APRESENTAÇÃO

Textos e silêncios pretende ser um espaço reflexivo ecumênico, fundamentalmente voltado para a vida concreta das pessoas a partir de textos e livros, mas também do caminhar contemplativo e meditativo, da vivência amorosa e solidária dos que, de alguma forma, partilharam comigo suas vidas, dores, sofrimentos e esperanças. A eles - e a vocês - devo a minha vida, o olhar que desenvolvi de existência e a experiência cristã do encontro com o Cristo servidor que nos salva. A eles sou devedor, minha eterna gratidão.
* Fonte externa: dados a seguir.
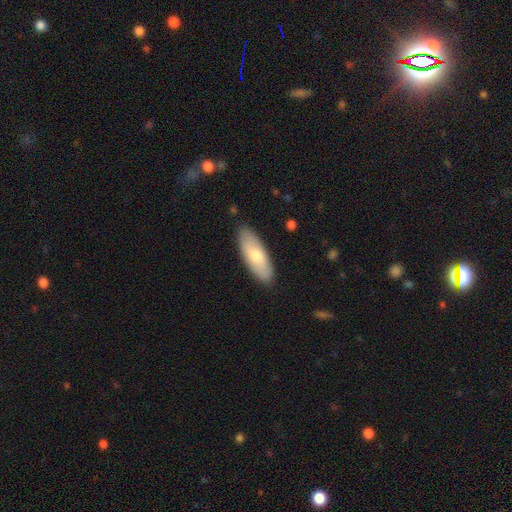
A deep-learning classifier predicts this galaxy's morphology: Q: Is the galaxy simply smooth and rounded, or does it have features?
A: smooth — 69%.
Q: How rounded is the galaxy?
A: in between — 74%.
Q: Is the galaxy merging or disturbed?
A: none — 87%.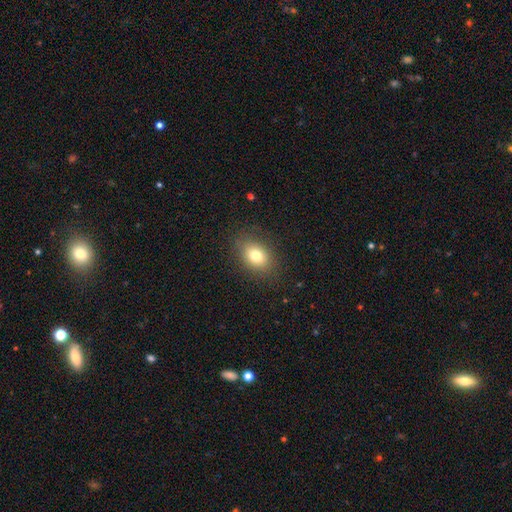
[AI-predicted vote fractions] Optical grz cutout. It shows a smooth galaxy with no disk features (77%) that is in between round and cigar-shaped (68%). Merging: none (84%).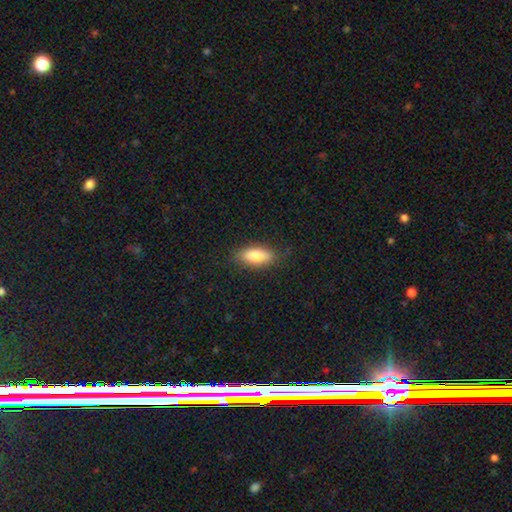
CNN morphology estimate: smooth 82%, featured or disk 12%, star or artifact 7%. Down the decision tree: how rounded — in between (80%); merging — none (84%).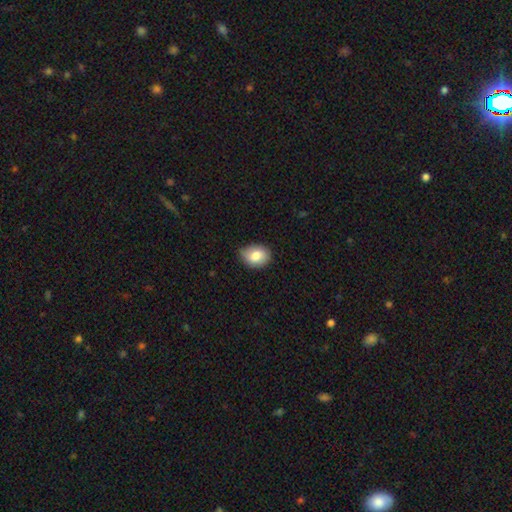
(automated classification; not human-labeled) This appears to be a smooth galaxy with no disk features (82%) that is in between round and cigar-shaped (61%). Merging: none (73%).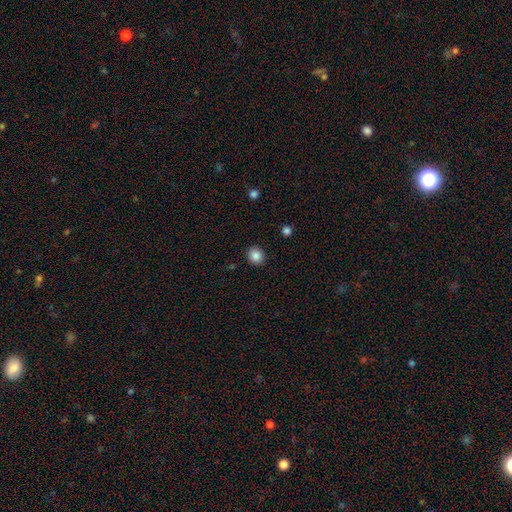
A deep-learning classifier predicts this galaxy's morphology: Smooth or featured?
  - smooth: 85% *
  - star or artifact: 10%
  - featured or disk: 5%
How rounded?
  - round: 78% *
  - in between: 21%
  - cigar-shaped: 1%
Merging?
  - none: 90% *
  - minor disturbance: 6%
  - major disturbance: 2%
  - merger: 1%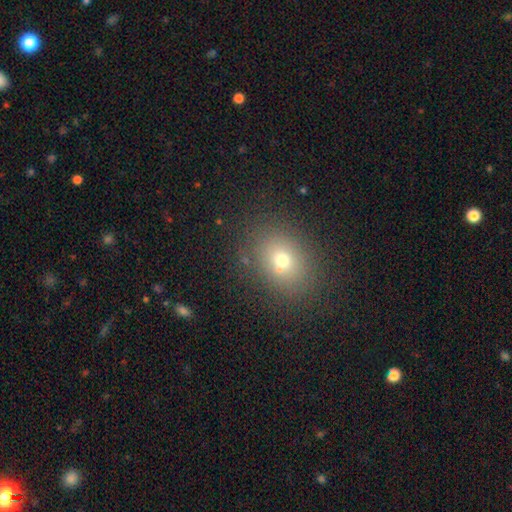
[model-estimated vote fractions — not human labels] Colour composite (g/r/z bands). It shows a smooth galaxy with no disk features (69%) that is round (52%). Merging: none (90%).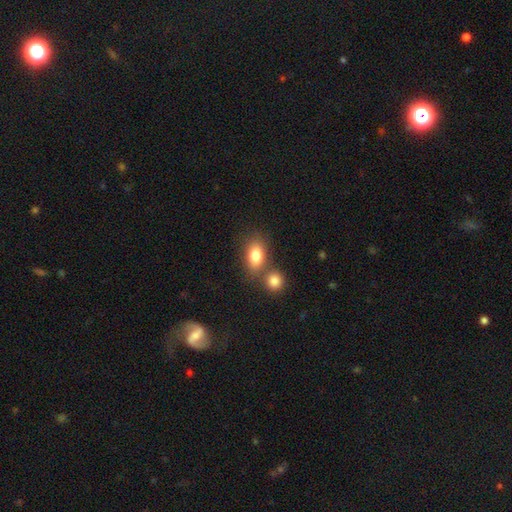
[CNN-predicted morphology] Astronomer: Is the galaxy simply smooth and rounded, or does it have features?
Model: smooth — 82%.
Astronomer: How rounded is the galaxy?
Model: in between — 84%.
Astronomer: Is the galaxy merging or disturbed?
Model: none — 53% (runner-up: merger, 32%).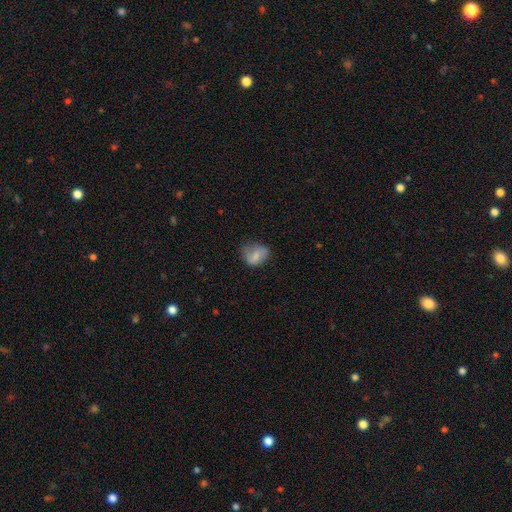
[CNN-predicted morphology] This appears to be a smooth galaxy with no disk features (66%) that is in between round and cigar-shaped (59%). Merging: none (49%).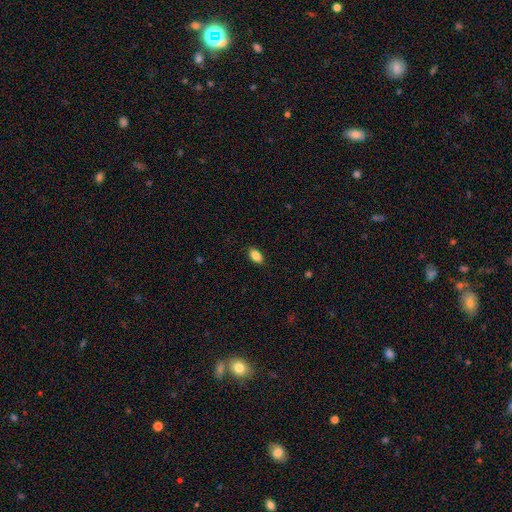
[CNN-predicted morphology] Smooth or featured? smooth (85%)
How rounded? in between (91%)
Merging? none (88%)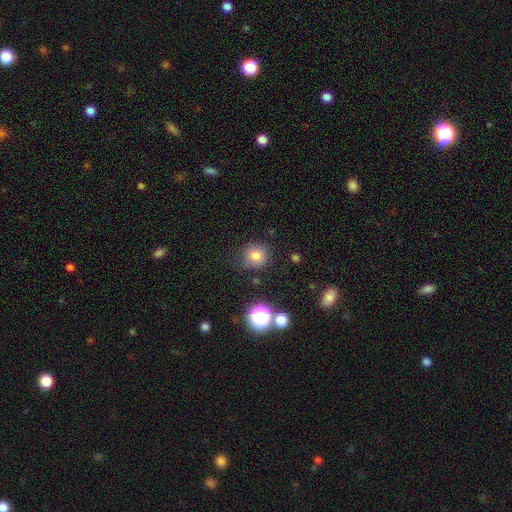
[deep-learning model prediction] Q: Smooth or featured?
A: smooth (78%); runner-up: star or artifact (14%)
Q: How rounded?
A: round (90%); runner-up: in between (9%)
Q: Merging?
A: none (82%); runner-up: minor disturbance (11%)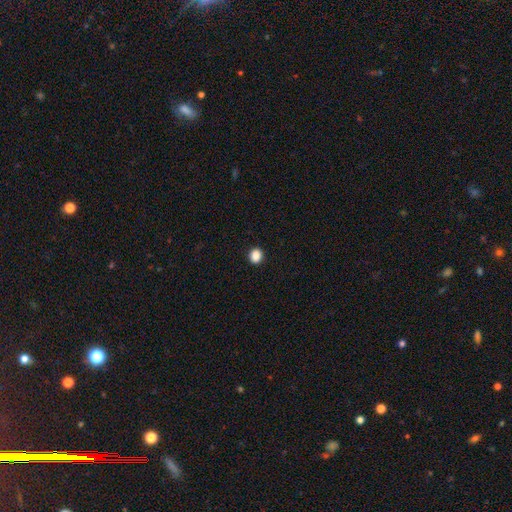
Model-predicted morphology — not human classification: The model was most divided on "how rounded": round: 74%, in between: 25%, cigar-shaped: 1%. More confident: merging — none (93%); smooth or featured — smooth (88%).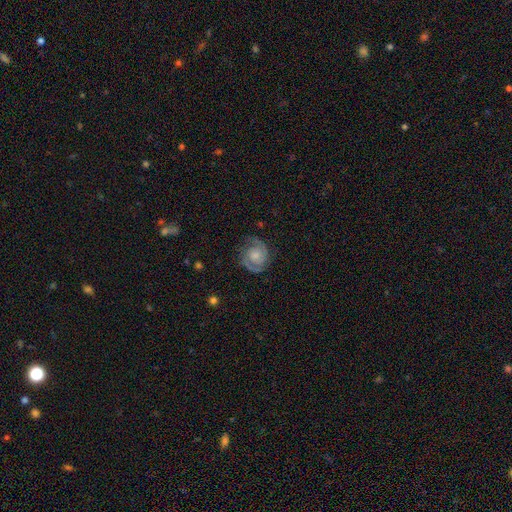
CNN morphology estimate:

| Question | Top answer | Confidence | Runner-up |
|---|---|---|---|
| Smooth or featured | featured or disk | 86% | smooth (8%) |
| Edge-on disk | no | 98% | yes (2%) |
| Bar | no | 68% | weak (27%) |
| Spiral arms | yes | 98% | no (2%) |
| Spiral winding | tight | 56% | medium (37%) |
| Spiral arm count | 2 | 90% | can't tell (3%) |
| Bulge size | moderate | 41% | small (39%) |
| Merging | none | 79% | minor disturbance (15%) |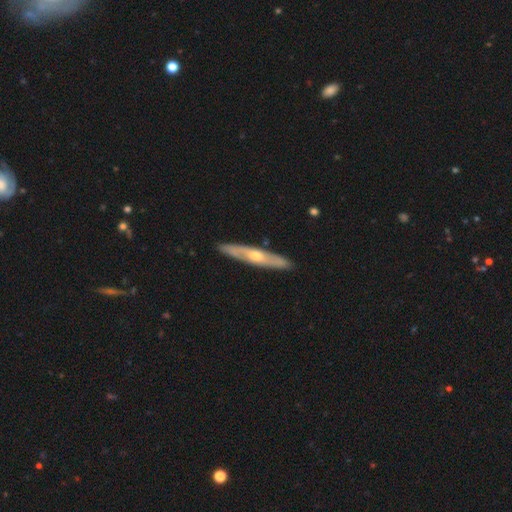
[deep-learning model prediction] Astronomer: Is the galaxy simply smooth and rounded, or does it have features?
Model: featured or disk — 67%.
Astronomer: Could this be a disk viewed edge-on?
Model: yes — 79%.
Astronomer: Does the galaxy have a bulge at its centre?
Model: rounded — 82%.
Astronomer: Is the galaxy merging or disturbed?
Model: none — 89%.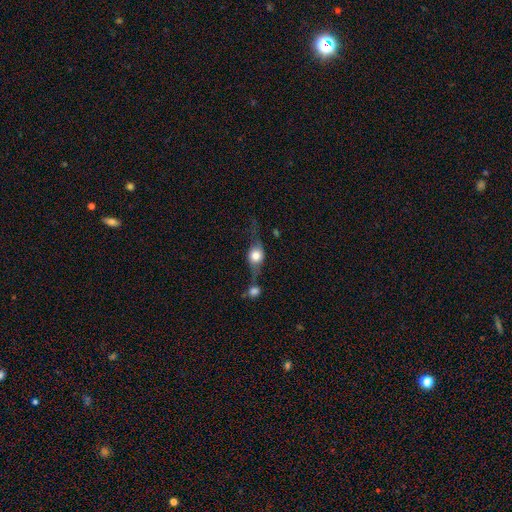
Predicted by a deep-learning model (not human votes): Smooth or featured?
  - featured or disk: 47% *
  - smooth: 44%
  - star or artifact: 8%
Merging?
  - none: 39% *
  - merger: 26%
  - minor disturbance: 18%
  - major disturbance: 16%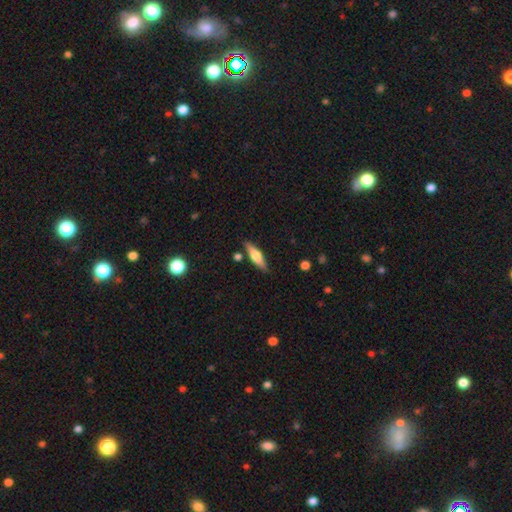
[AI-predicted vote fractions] The model was most divided on "smooth or featured": smooth: 47%, featured or disk: 46%, star or artifact: 7%. More confident: merging — none (83%).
sábado, 3 de março de 2012

NÃO ESTENDAS A MÃO CONTRA O MENINO

Gen 22, 1-14    Rom 8, 31-39  Mc 8, 31-38

Os textos de hoje são de uma intensidade e de uma dramaticidade poucas vezes descritas na nossa liturgia.
O texto de Marcos é um trecho central em seu Evangelho e mostra Jesus apontando que seu caminho – e o nosso – passa pela cruz, pelo serviço, pela entrega. No diálogo com Pedro revela seus adversários: os anciãos, os chefes dos sacerdotes e os fariseus, assim como uma inversão de Sua atividade que, de uma obra misericordiosa e milagrosa se transforma em questionamento mais profundo e radical da forma de viver de seus discípulos. Este olhar é claramente delineado na parte final do texto, assim como nos capítulos 9 a 16, que apontam para o serviço e para a cruz. Pedro e os discípulos esperavam um Messias dravídico, poderoso, nacionalista, que militarmente enfrentasse o Império Romano. Jesus se contrapõe a este, mas o enfrenta a partir de outra ótica, de um poder – serviço aos fracos, aos que sofrem.
A condição de seguimento de Jesus e de salvação da vida passa pela cruz, passa por estar disposta a perder sua vida, a negar a si mesmo. Cuidado, porém. Não se trata de aceitar a humilhação, a exploração, o quietismo, a mansidão imobilizadora, mas viver conforme os designíos de Deus.
O texto de Romanos pergunta: quem nos separará do amor de Cristo? E aponta como os cristãos viviam: na tribulação, na angústia, na perseguição, na fome, na nudez, no perigo, na espada. Como ovelhas destinadas ao matadouro. Mas nada, nada mesmo podem nos separar do amor de Deus manifestado em Cristo Jesus, nosso Senhor.
Como podemos, entretanto, saber se estamos unidos ao amor de Deus? Tantos e tantas fala às vezes aos gritos, que são cristãos, mas o mundo não O revela. Que tipo de cristianismo professam?
A quaresma nos pede reflexão e conversão.
Genesis fala, sem chance de equívocos, que nosso Deus não quer sacrifícios, mas vida, não quer morte, mas testemunho amoroso.
Deus pede a Abraão a entrega do que lhe é mais valioso, seu filho querido, mas por fim ordena: não estendas a mão contra o menino! Deus segue pedindo para nós que lhe ofereçamos o que mais importante temos. E tenho certeza que isto não se traduz em termos de doação de seu dinheiro, de sua casa, de sua oferta para enriquecimento de pastores ou igrejas. Deus pede tudo, teu coração, tua mente, tuas mãos, teu olhar, tuas pernas. Onde está tua mente, teu dinheiro, teu corpo está tua vida. Quantos passam os dias escravos do luxo, dos bens, da estética, mergulhados no vazio existencial e fadados à depressão?
Mas, como diz Henry Perroy, o padre deve ser um homem devorado! Uma breve observação deve ser aqui feita. Todos, pelo batismo somos chamados a sermos rei, profeta e sacerdote. Somos todos chamados a sermos sacerdotes onde vivemos, enquanto vivermos, pelos caminhos da vida, em todos os nossos encontros, olhares e toques. O ministro ordenado não é um ser mais puro ou especial, apenas é chamado a exercer uma função ritualística e sacramental específica diferente. Todos, todos mesmo, somos chamados a radicalidade da entrega ao serviço dos outros, inclusive em lugares mais difíceis e questionadores no mesmo sacerdócio cristão. Devemos, volto a dizer, ser a imagem de Deus, revelar a Deus em nosso agir. Na eucaristia nos alimentamos para também sermos eucarísticos, para nos entregar a serviço do Reino. Nossas vidas devem testemunhar o amor serviço, a cruz salvífica, um modo de ser / viver que nos possibilita uma felicidade enraizada mesmo no meio de perseguição, tristezas, doenças, injustiça.
Mais do que isto, que nossa voz seja a voz de Deus.
A todos os ofendidos, agredidos, machucados, marginalizados, por que causa for: que nosso corpo, nossa fala, nossa vida diga e proclame: Não estendas a mão contra o menino!